EERs of Language effect using Hitech microphone
EERs of Language effect using Hitech microphone
In this paper, speech data for the development of speaker identification system was collected by different methodologies in different scenarios. Here four different scenarios were considered; sensor and environment, language, aging and health. Different research techniques were described here for collecting and organizing speech database. To date about 20 hours of data involving more than 200 unique speakers have been collected named Multi-Scenario NSIT speaker database (MS-NSIT-SD). To study the aging effect, an aging NSIT speaker database (AG-NSIT-SD) of 53 famous personalities was collected from online source varying over a period of 10–20 years. Also, a Cough and cold NSIT speaker database (CC-NSIT-SD) of 38 speakers was also collected to study the performance speaker recognition system (SRS). A survey of the database used in the most of SRS systems is also presented here. All the data described herein is or will shortly be available for research and technology development.

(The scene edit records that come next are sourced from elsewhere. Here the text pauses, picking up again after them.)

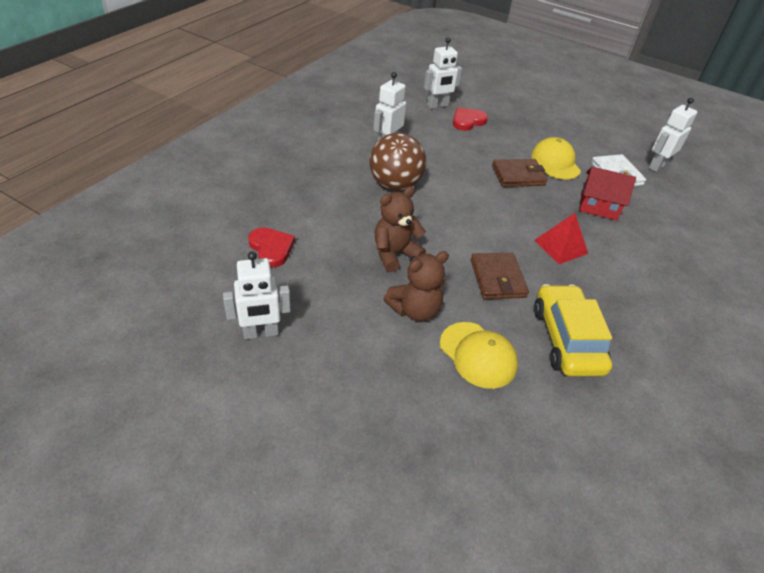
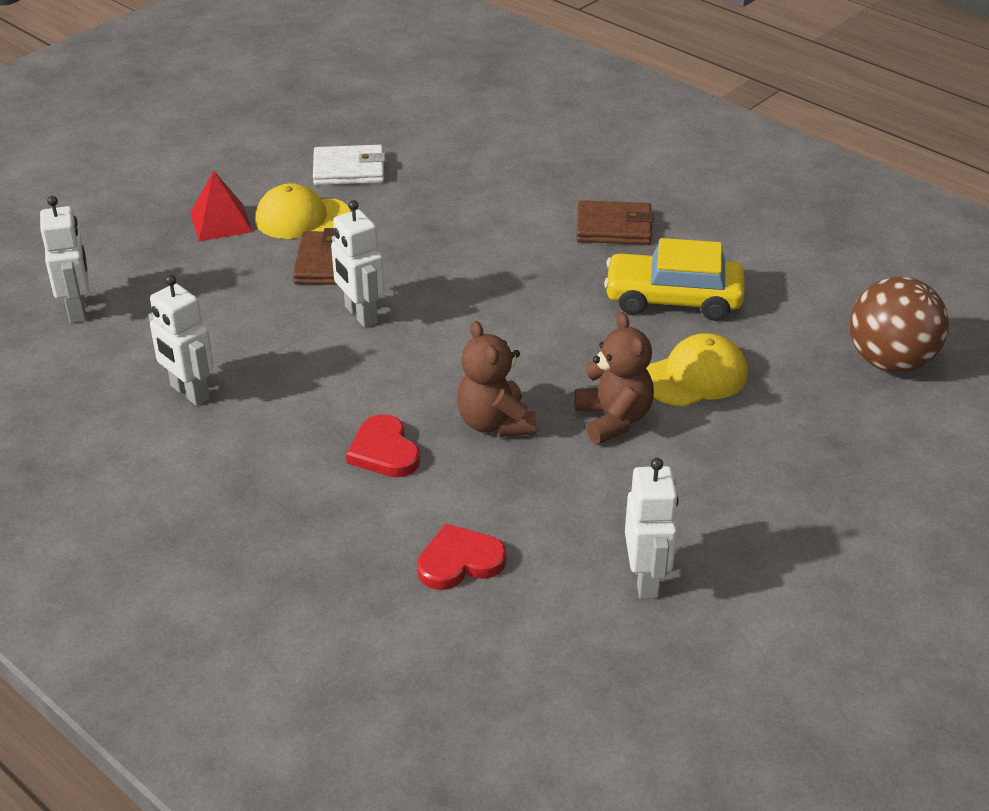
camera: 75 degrees left, 5 degrees down
(395, 185) = (319, 399): brown ball -> brown ball (890, 362)
(467, 121) = (147, 284): red heart -> red heart (384, 451)
(497, 278) = (560, 332): brown wallet -> brown wallet (614, 227)
(561, 246) = (503, 262): red pyramid -> red pyramid (221, 222)
(598, 206) = (422, 206): red house -> none
(657, 166) = (339, 129): white robot -> white robot (360, 315)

The result of our study explored that while doing training and testing of data collected from different sensors, the higher performance is obtained in sensor matching case than the mismatch case where quality of speech data has no role to play in that. So it is concluded that performance gets degraded when mismatching occur in training and testing sensors. Finally the results for identification are presented, which shows that for the same sensor the identification accuracy goes up to 90%, independent of the language spoken (English and Hindi) and for different sensors the speaker matching ranges from 40% to 60% and for clean samples the probability of identification increases to 80–90%. Speaker identification performance is also evaluated under noisy conditions. The destroyer engine noise has the worse effect on the identification of speaker and Volvo noise has least amount of effect on identification from the three noises used on different values of SNRs. Additional research is needed to improve the model so as to improve the identification in cases where different sensors are used by the speaker.